A randomized controlled trial was designed.Forty-nine eyes of 49 patients with iERM were included in Beijing Tongren Hospital from September 2013 to June 2014.The patients were randomized into a vitrectomy group (25 eyes) and a vitrectomy combined with IVTA group (24 eyes), and IVTA 2 mg was performed during vitrectomy in the vitrectomy combined with IVTA group.Best corrected visual acuity (BCVA, LogMAR) was examined before and after surgery.Intraocular pressure was measured to evaluate the safety of the surgeries.Optical coherence tomography (OCT) were employed to assess the central macular thickness (CMT) and macular volume.The differential values between postoperative 1 month, 3 months, 12 months were calculated to quantify the variable quantity of BCVA, CMT and macular volume.The study protocol was approved by an Ethics Committee of Beijing Tongren Hospital.This study complied with the Declaration of Helsinki.
BCVA in postoperative 1 month and 12 months was better than that in preoperation in the vitrectomy combined with IVTA group (all at P<0.05).
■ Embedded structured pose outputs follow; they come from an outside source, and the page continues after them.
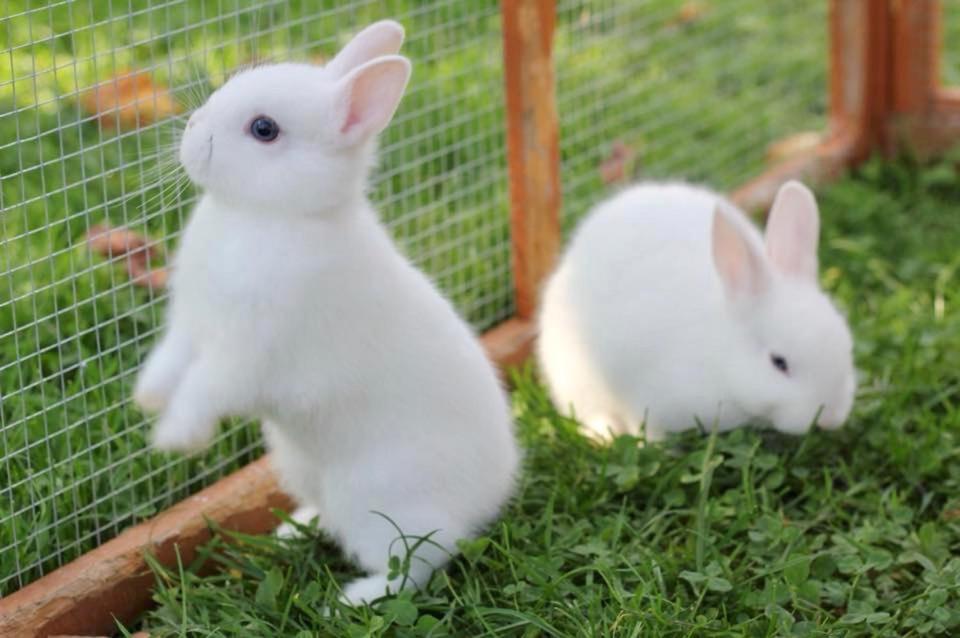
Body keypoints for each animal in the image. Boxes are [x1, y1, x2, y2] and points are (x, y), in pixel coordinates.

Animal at [135, 21, 516, 604]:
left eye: (264, 129)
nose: (193, 129)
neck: (265, 217)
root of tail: (492, 495)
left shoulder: (246, 353)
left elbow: (204, 387)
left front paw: (176, 438)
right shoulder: (192, 327)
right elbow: (170, 362)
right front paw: (147, 398)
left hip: (380, 505)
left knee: (421, 559)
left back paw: (354, 599)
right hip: (299, 467)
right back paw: (293, 530)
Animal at [536, 178, 860, 442]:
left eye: (847, 348)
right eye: (778, 363)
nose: (830, 419)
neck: (721, 362)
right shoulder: (648, 399)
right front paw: (651, 447)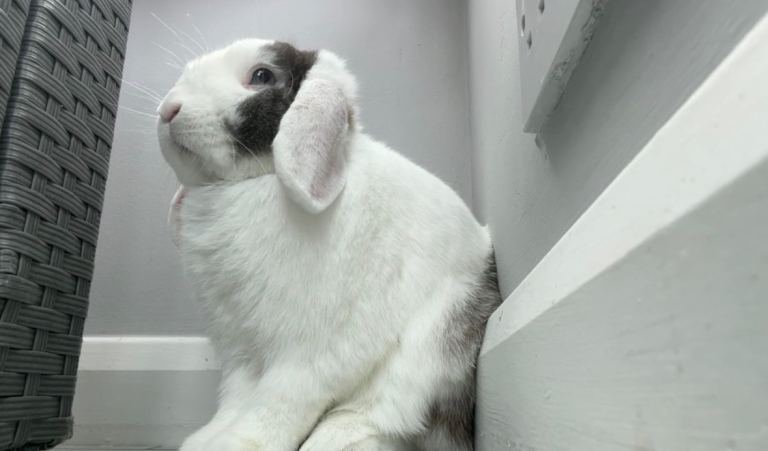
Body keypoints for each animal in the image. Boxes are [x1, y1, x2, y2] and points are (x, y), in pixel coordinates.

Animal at [156, 39, 501, 451]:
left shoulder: (308, 354)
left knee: (380, 415)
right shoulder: (240, 352)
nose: (168, 109)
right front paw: (206, 439)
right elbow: (236, 401)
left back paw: (331, 440)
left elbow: (277, 405)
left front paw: (237, 444)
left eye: (261, 76)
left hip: (431, 348)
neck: (249, 183)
In post operative 1 month and 12 months, CMT was (432.46±66.68) μm and (378.38±42.31) μm in the vitrectomy with IVTA group or (433.20±52.71) μm and (383.00±47.58) μm in the vitrectomy group, which was less than (487.58±93.84) and (517.64±92.05) μm in preoperation (all at P<0.05). In post operative 1 month and 12 months, macular volume was (11.68±1.11) mm3 and (10.68±0.91) mm3 in the vitrectomy with IVTA group or (11.66±0.66) mm3, (10.36±0.57) mm3 in the vitrectomy group, which was less than (12.86±2.24) mm3and (13.06±1.42) mm3 in the preoperation (all at P<0.05). The differential values of BCVA, CMT and macular volume in postoperative 1 month, 3 and 12 months from preoperation were not significantly different (all at P>0.05). Postoperative intraocular pressure increased in 3 eyes (12.5%) in the vetrectomy with IVTA group and returned to normal following local application of hypotensive drugs.
Vitrectomy combined with IVTA is a safe and an effective procedure for iERM by improving BCVA and CMT.However, IVTA during vitrectomy dose not significantly promote the recovery of macular function in comparison with only vitrectomy.